• _Source text_
%%
Not So Different From Dad

Not So Different From Dad

After having said goodbye to my Dutch friend Jon at SFO airport I left San Francisco to head north. For two weeks we had explored the Californian coast, gotten neck cramps from staring at giants in Sequioa National Park and defied the mist of Yosemite’s mega waterfalls. Now it was solo travel time again.

Steven-Masanz-Portland
Steven Masanz (32) lives in Portland, Oregon where he works at a doggy daycare. He grew up in rural Virginia to a military family. His father died of brain cancer in 2013 and was buried in Arlington Cemetery with honors.

For the first stretch I took the not so scenic I-5 for an overnight stay in Redding. The next day I cut through beautiful Shasta-Trinity National Forest to connect to the US-101 North to admire the Redwood National Park. I stayed in the coastal town of Crescent City for two nights, spending one day hiking in neighboring Jedediah Smith Redwood State Park. Then onwards along the coast across the state border to Florence, Oregon. Via Eugene I finally reached Portland, a.k.a. PDX.

Old bullets

With a population of over 600,000 Portland is by far the biggest city in The Beaver State. Among them is Steven Masanz, a thirty-two year old, red bearded staff member of a doggy daycare. Over coffee at Bipartisan Cafe on Stark Street Steven told me his story. About how he grew up in rural Virginia to a military family and how his father died of brain cancer four years ago and was buried in Arlington Cemetery with honors.

Steven was born in Heidelberg, Germany to parents serving in the U.S. military. After two years the family moved to Williamsburg and later Fredericksburg, Virginia – the site of one of the most famous battles of the Civil War. Steven recalls as a kid roaming the grounds and finding old bullets, shrapnel and other remnants.

At age twenty-two, Steven worked in the operating room at Virginia Tech in Blacksburg at the time of the shootings in April 2007. He remembers the confusion and the calls coming in from worried parents. It was long unclear whether there were multiple shooters. It turned out to be just one, a deluded psychopath, who killed thirty-two people before taking his life.
%%
• _Source data_
%%
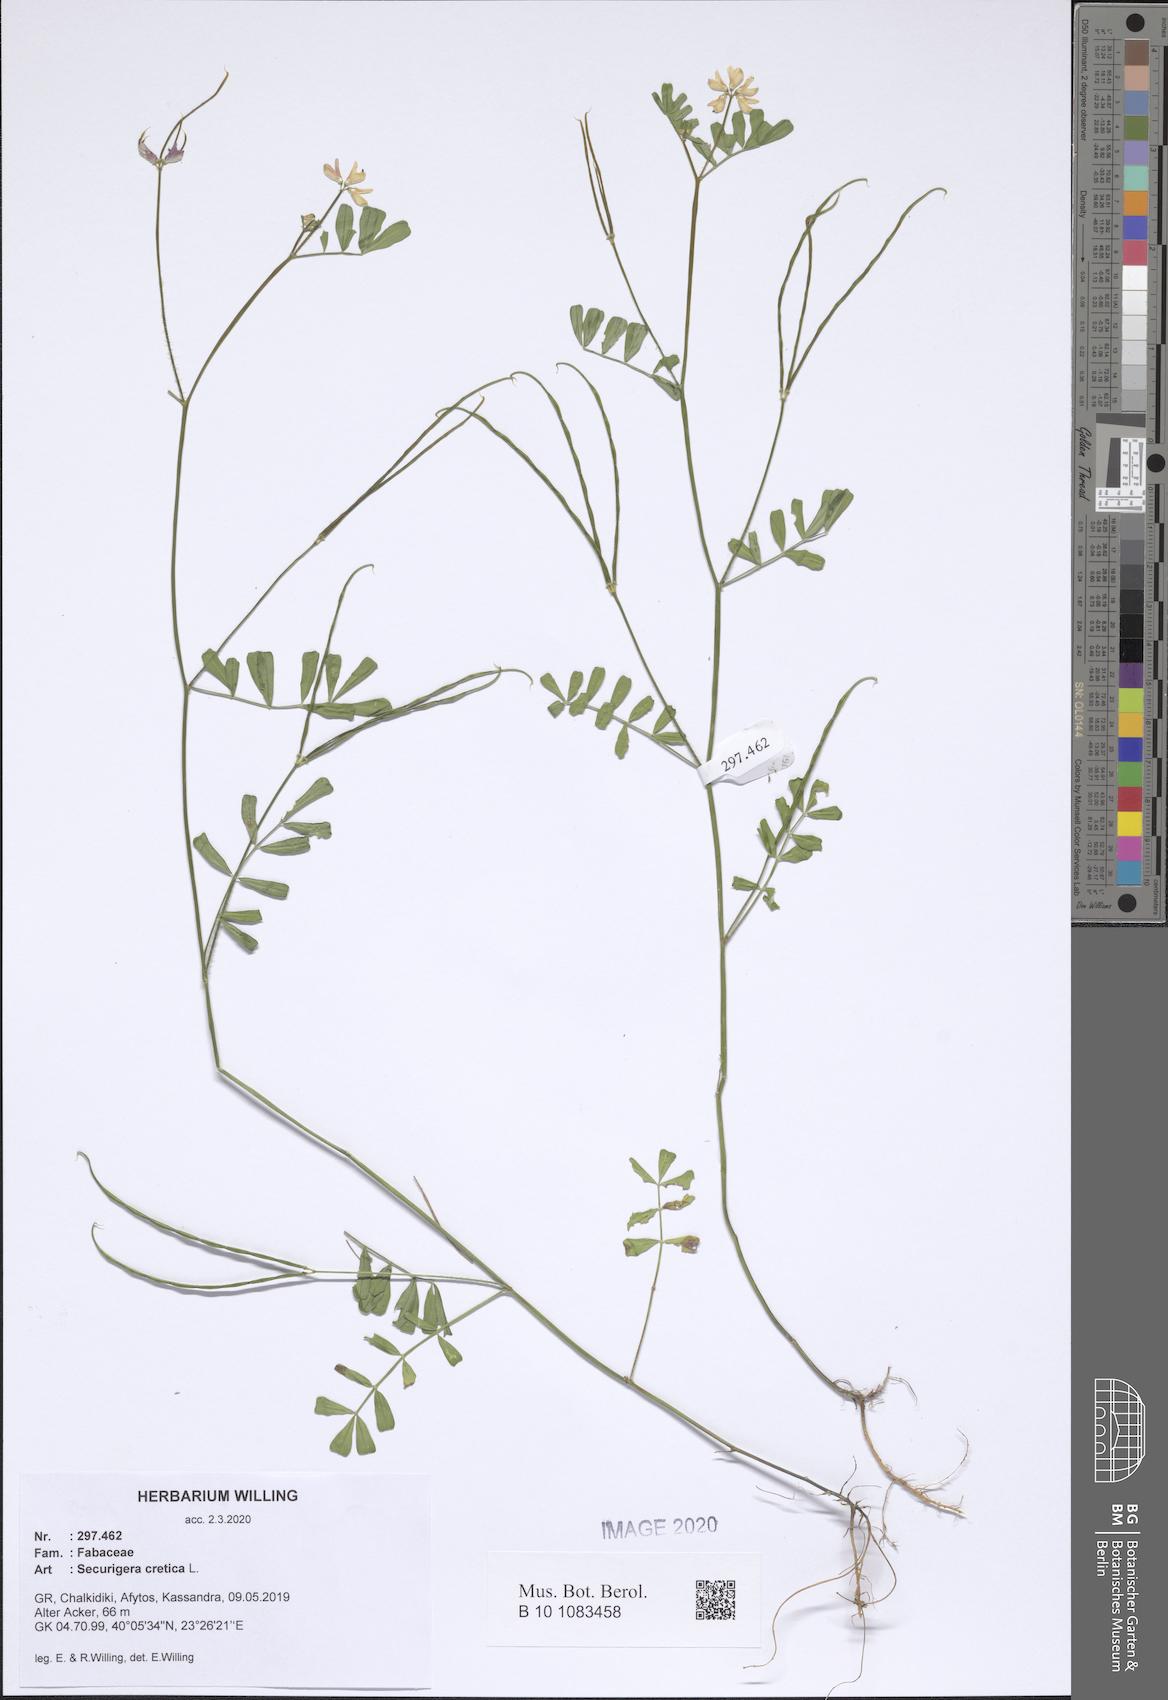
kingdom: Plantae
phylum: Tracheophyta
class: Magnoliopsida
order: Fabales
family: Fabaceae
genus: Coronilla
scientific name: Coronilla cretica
%%
• _Assigned task A_
Answer these questions using the Steven Masanz text:
(i) In which coastal town did the writer stay for two nights?
(ii) In which city was Steven born?
(iii) Where was Steven working at the time of the shootings in April 2007?
• _Assigned task B_
Write what comes next in the Steven Masanz text, picking up after its final sentence.

• _Task output A_
(i) Crescent City
(ii) Heidelberg, Germany
(iii) In the operating room at Virginia Tech in Blacksburg

• _Task output B_
Do right

When Steven’s mother moved to Guam – a United States territory – in 2008, Steven joined her for what would turn out to be a one and a half year period. During that time he worked at a car rental company and made friends with some of the natives, called “chamorro”. After a short stint living in Manhattan, Steven moved to New Hampshire for four years working at a sports bar. In 2011, his father, at age fifty-one, living in England with Steven’s stepmom, was diagnosed with a rare form of brain cancer, glioblastoma multiforme, or GBM. Doctors estimated his life expectancy to be no more than eighteen months.

After being diagnosed, his father and stepmother moved back to Fredericksburg where Steven would visit them more often. He had always known his father to be a hard worker, stiff, but very intelligent and always professional about every aspect of his life. He lived by the belief that if you do right, good things will happen. The cancer ruined that.

Steven remembers him being frustrated and angry. The medication made him wither away. He didn’t talk, didn’t show emotion. GMB is an ugly form of cancer. It messes with the brain and made Steven’s dad partly blind. It affected his balance requiring him to use a walker to move around. Steven tried to be strong for him during visits, just like his dad had always been strong for everyone else. He nevertheless declined quickly and passed away in April 2013.

Alike

Steven’s dad was decorated with a Bronze Star for displaying heroism during the First Gulf War. He was doing satellite surveillance when the hotel he was in got hit by a scud missile. He stayed and continued transferring his findings. Top military brass attended the funeral at Arlington Cemetery on July 6th, 2013. It was a difficult day but it made Steven realize his dad was a rare sort. He got things done. After his military career, Steven’s father worked in the private sector and did construction work when he was in between jobs. He never cut corners.

As a kid, Steven noticed his father didn’t really want the paternal role. His temperament would sometimes get in the way. After the divorce he became a different person. He softened up and he and Steven became friends.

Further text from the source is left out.